▶ _Instructions for the task_
The string "content" may appear in lines of the listing. Report each line where it does.

▶ _Data extracts_
==*==

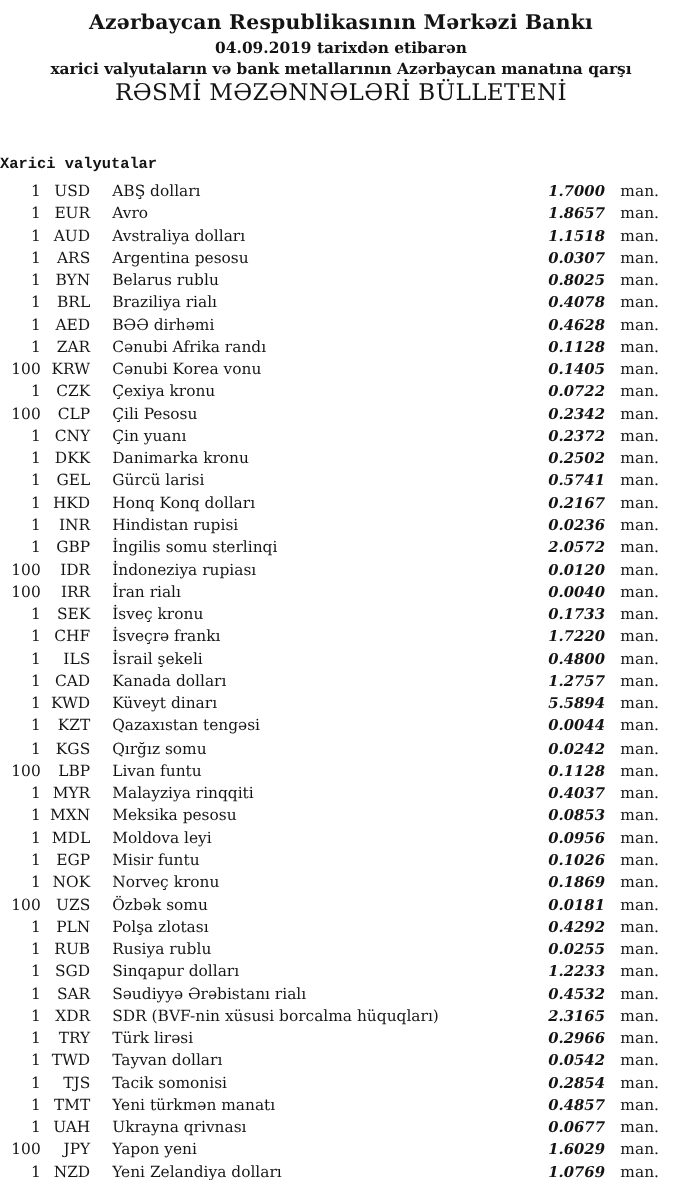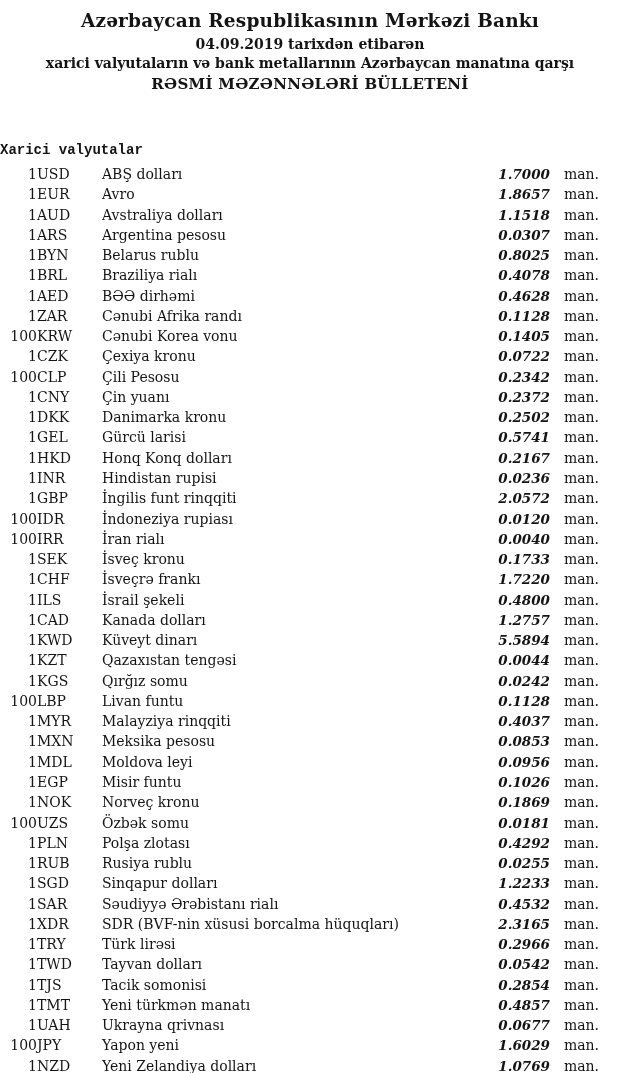--- a/index.html
+++ b/index.html
@@ -32,8 +32,8 @@
     line-height: 21px;
   }
   .bulletin-line {
-    font-size: 15px;
-    font-weight: bold;
+    font-size: 21px;
+    font-weight: normal;
     line-height: 21px;
     letter-spacing: 0.3px;
   }

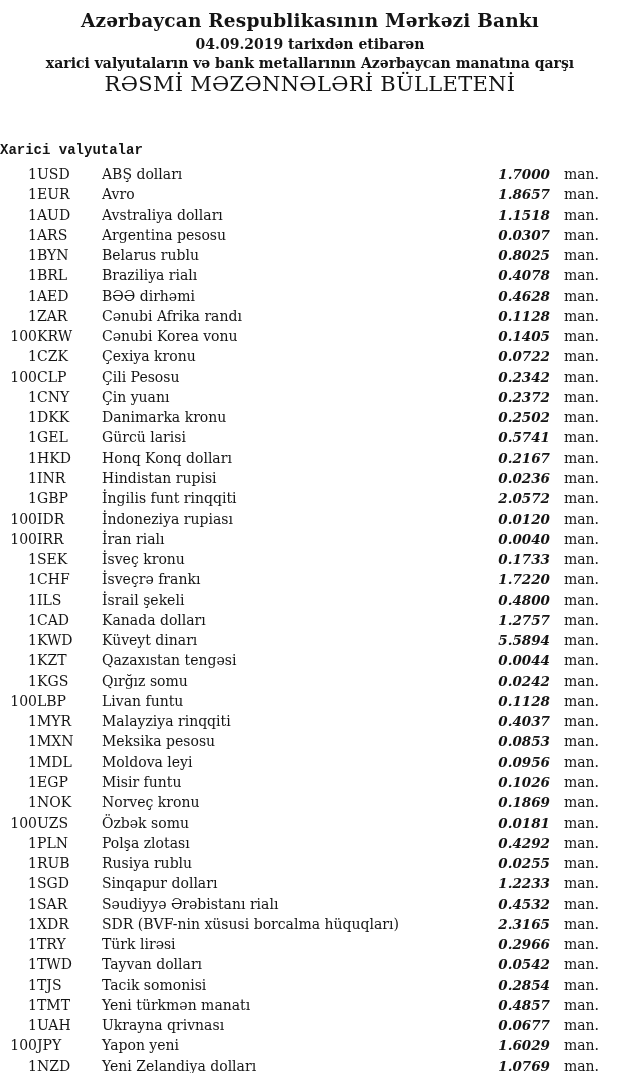--- a/index.html
+++ b/index.html
@@ -58,7 +58,7 @@
     white-space: nowrap;
   }
   .qty  { text-align: right; }
-  .code { text-align: left; }
+  .code { text-align: right; }
   .name { padding-left: 4px; overflow: hidden; margin-left: 16px; }
   .rate {
     text-align: right;

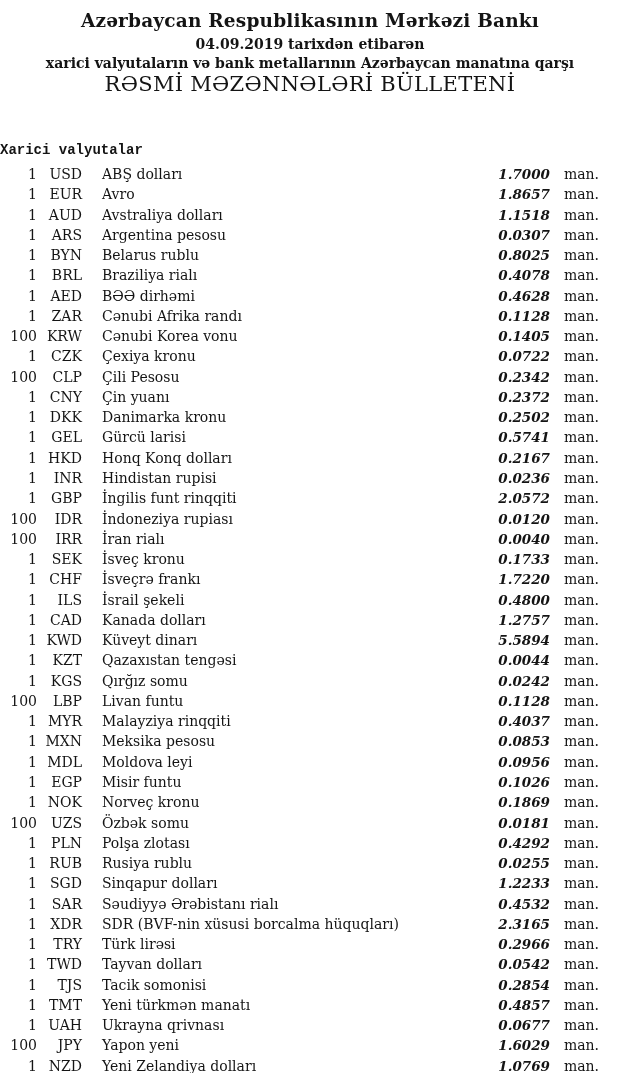--- a/index.html
+++ b/index.html
@@ -214,7 +214,7 @@
     <div class="row">
       <span class="qty">1</span>
       <span class="code">GBP</span>
-      <span class="name">İngilis funt rinqqiti</span>
+      <span class="name">İngilis somu sterlinqi</span>
       <span class="rate">2.0572</span>
       <span class="unit">man.</span>
     </div>

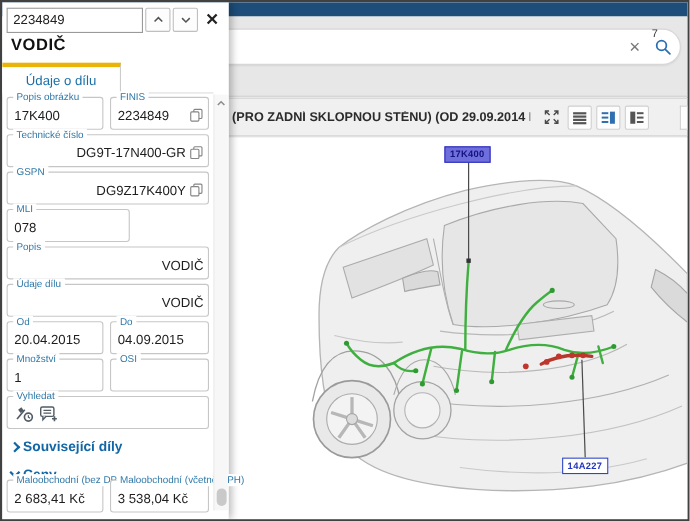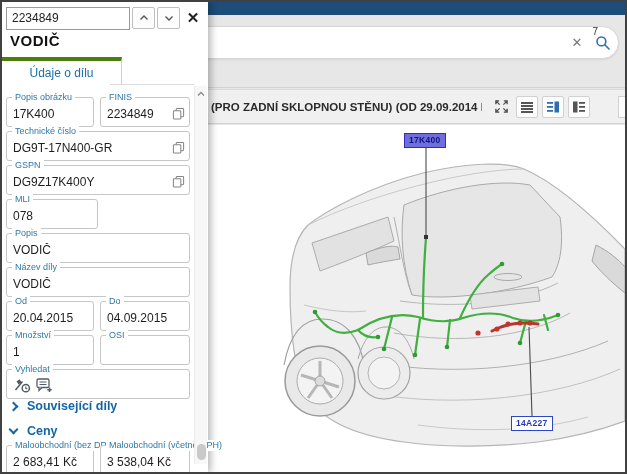--- a/index.html
+++ b/index.html
@@ -40,7 +40,7 @@
   .p-close { width:22px; height:22px; border:none; background:transparent; font-size:15px; font-weight:bold; color:#222; display:flex; align-items:center; justify-content:center; cursor:pointer; }
   .p-title { position:absolute; left:8px; top:30px; font-size:15px; font-weight:bold; color:#111; letter-spacing:.5px; }
   .tabstrip { position:absolute; left:0; top:55px; width:100%; height:28px; }
-  .tab-active { position:absolute; left:0; top:0; width:120px; height:28px; border-top:4px solid #4d7c0f; border-right:1px solid #ccc; color:#1a6fa8; font-size:12px; display:flex; align-items:center; justify-content:center; background:#fff; }
+  .tab-active { position:absolute; left:0; top:0; width:108px; height:28px; border-top:4px solid #eab308; border-right:1px solid #ccc; color:#1a6fa8; font-size:12px; display:flex; align-items:center; justify-content:center; background:#fff; }
   .tabstrip .rest-line { position:absolute; left:108px; right:14px; bottom:0; border-bottom:1px solid #ddd; }
 
   .fields { position:absolute; left:4px; top:86px; width:188px; }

==*==

▶ _Answer space_
   .p-close { width:22px; height:22px; border:none; background:transparent; font-size:15px; font-weight:bold; color:#222; display:flex; align-items:center; justify-content:center; cursor:pointer; }
-  .tab-active { position:absolute; left:0; top:0; width:120px; height:28px; border-top:4px solid #4d7c0f; border-right:1px solid #ccc; color:#1a6fa8; font-size:12px; display:flex; align-items:center; justify-content:center; background:#fff; }
+  .tab-active { position:absolute; left:0; top:0; width:108px; height:28px; border-top:4px solid #eab308; border-right:1px solid #ccc; color:#1a6fa8; font-size:12px; display:flex; align-items:center; justify-content:center; background:#fff; }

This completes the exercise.